• Extrait du document:
=====

À présent déployé en ville, mes soldats, harassés par la température et la marche, peuvent souffler à la belle étoile, aux sons des lointains claquements de balles et des déflagrations inconnues qui peuplent la nuit. Depuis les ruines des bâtiments qui nous abritent, la lueur des affrontements offre une vision en ombre chinoise de la poursuite des violences de la journée.

  • Entendre

La colère gronde. La violence de la foule use durant des heures nôtre patience. Devant nous, un premier rideau de manifestants, des adolescents ou de jeunes adultes, téléphone au poing, filmant nos réactions. Un peu plus loin, un magasin de meubles a été pillé dans le but d’alimenter les barricades élevées pour isoler ma compagnie qui fait face. La hauteur du bûcher dépasse maintenant les poteaux électriques. La fatigue se fait sentir. La chaleur des flammes et la fumée des pneus attaquent les corps et les esprits. L’un de nous fait un malaise après plusieurs heures sur sa position. Des armes de petits calibres circulent parmi les manifestants. La foule est alcoolisée et survoltée – un manifestant brandit son coupe-coupe devant la bouche du canon d’un véhicule blindé. J’ai conscience que la situation peut à tout moment dégénérer.

  • Ressentir

Ressentir la mort. Le soldat est alors confronté à une réflexion sur la vie et la mort qui diffère de celle qu’il peut mener lorsqu’il est dans son pays. Là, un cadavre peut rester plusieurs jours à la vue de tous, abandonné. Personne n’ira le déplacer. L’odeur de la mort ne dérange plus personne. Un jeune homme a été battu alors qu’il essayait de retourner dans sa maison. Notre regard se porte vers son corps sans vie, lapidé en pleine rue. Il aura traversé le mauvais quartier au mauvais moment. Le soldat, dans son rôle impassible, ne peut rester indifférent à la passion meurtrière.

  • Percevoir

Percevoir la beauté. Mais la lumière finit toujours par chasser la nuit. Il ne faut désespérer. Même le malheur cesse un jour. On peut aussi chercher, sur les traces de Camus, à découvrir en soi un invincible été, au milieu de l’hiver2. Le soldat peut trouver cette énergie en son for intérieur. Il peut aussi puiser dans les parcelles de beauté qu’il croisera malgré tout, comme ces retrouvailles entre un père et son fils.

=====

(Entrées du jeu de données)
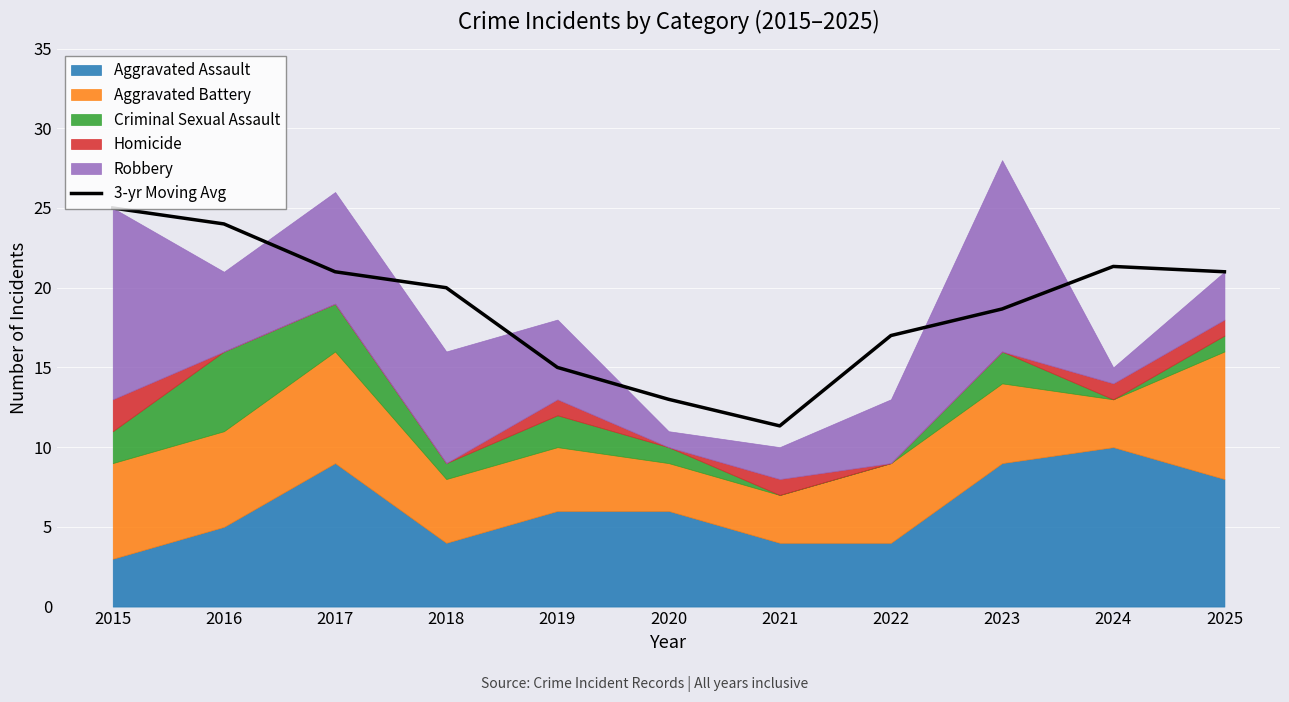

Reading left to right, transcribe all the data shown in this chart.

25.0	24.0	21.0	20.0	15.0	13.0	11.3	17.0	18.7	21.3	21.0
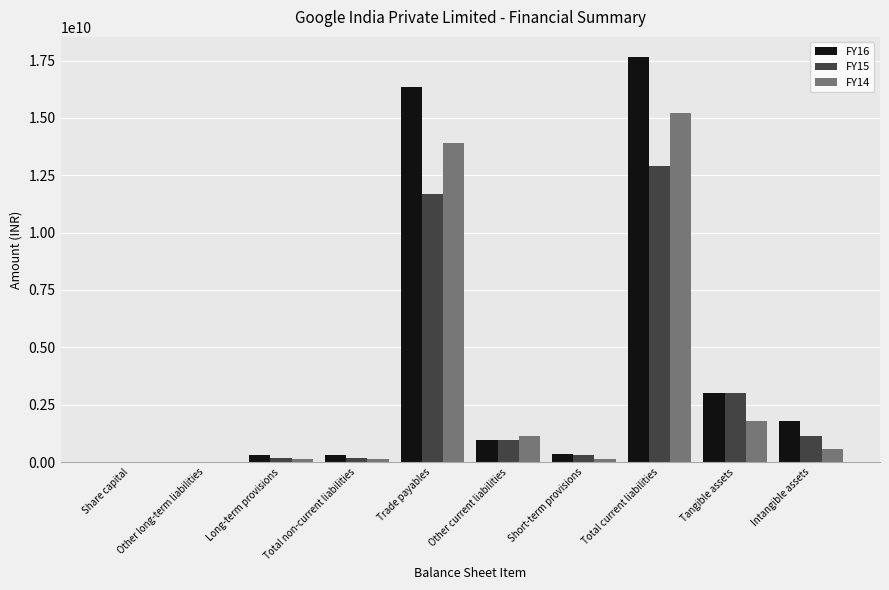

At which category is the sum across all series the highest?

Total current liabilities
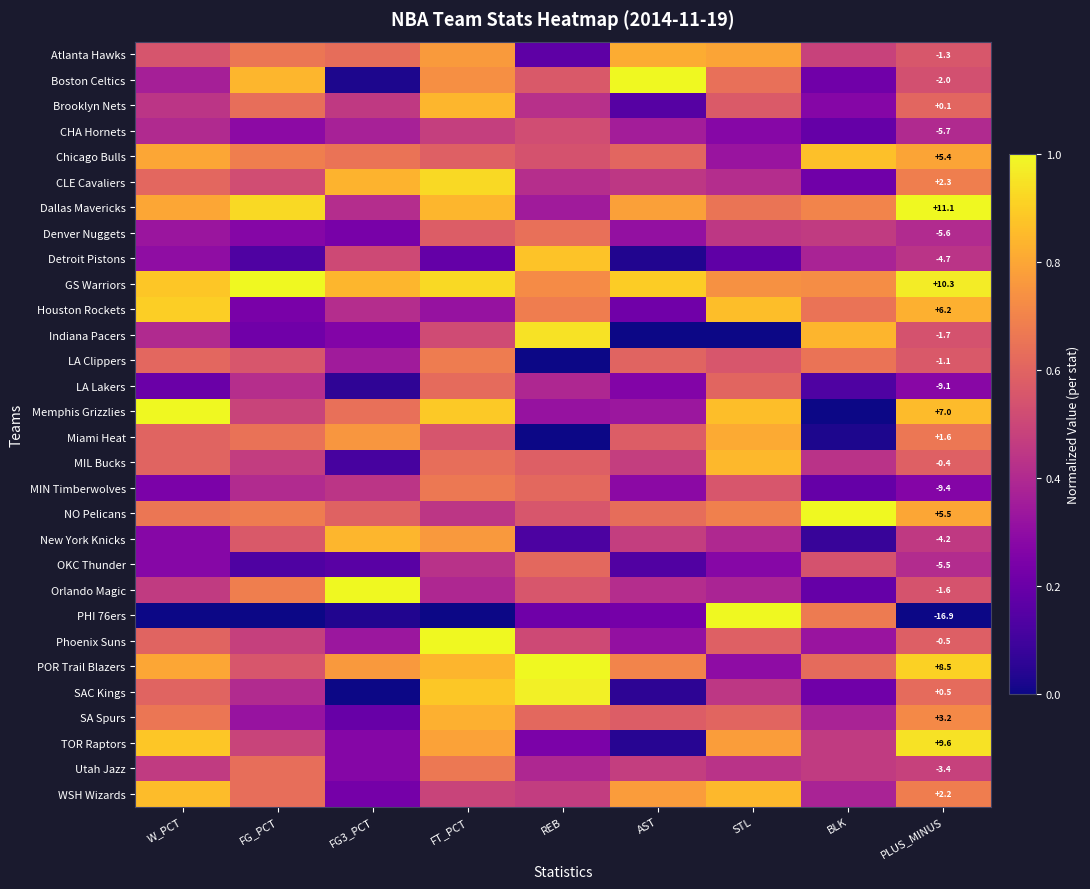

What is the difference between the second highest and second lowest values in the Miami Heat series?

0.7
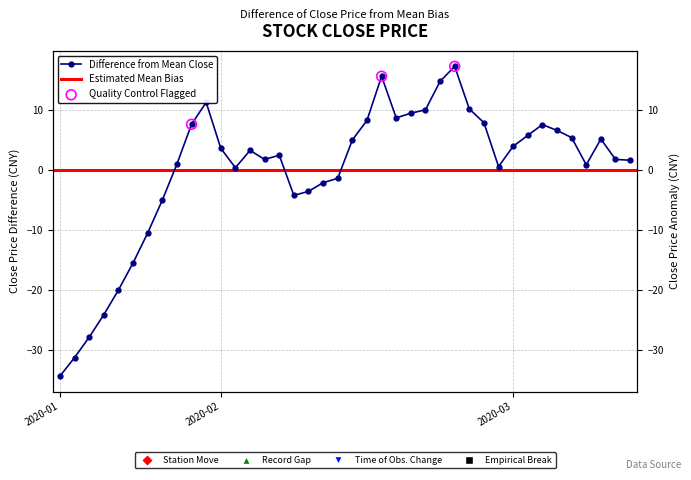

Which has a higher value, 2020-03-03 or 2020-02-11?

2020-03-03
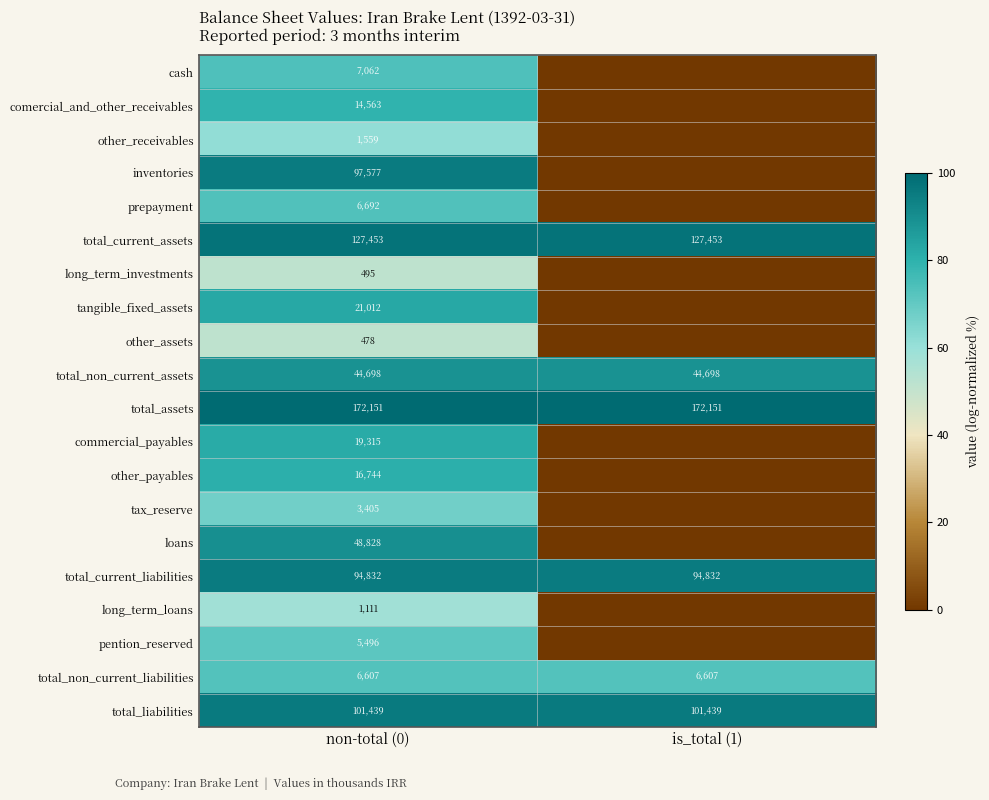

What is the sum of all total_current_assets values?

254906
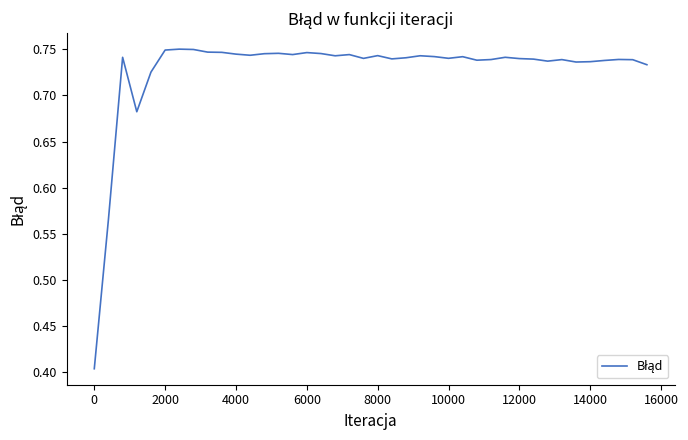

True or false: the data has more than 1 interior local peaks.

True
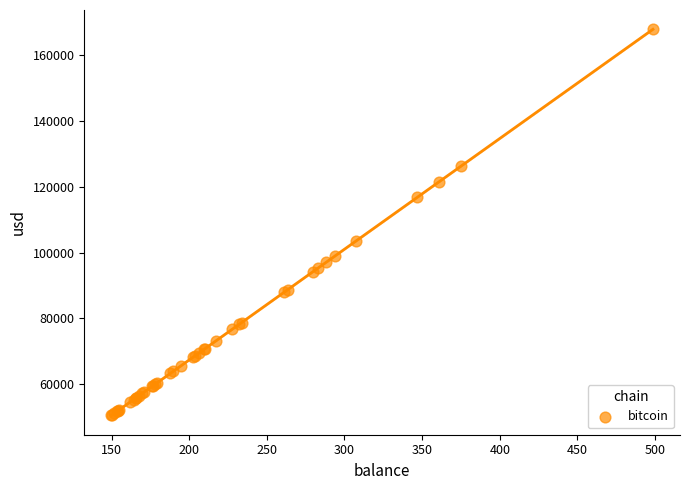

What Y value in the scatter plot is closest to 109173?

103582.6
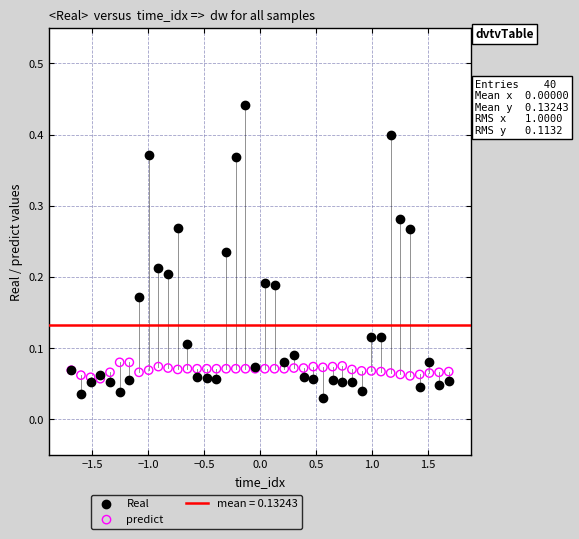

Which series has the largest Y range (max minus min)?

Real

=====

• Objectif de l'exercice: D'après l'extrait du document, quel commerce a été pillé pour alimenter les barricades ? Les entrées n'ont aucun rapport avec l'extrait du document.

• Résultat de l'exercice: Un magasin de meubles.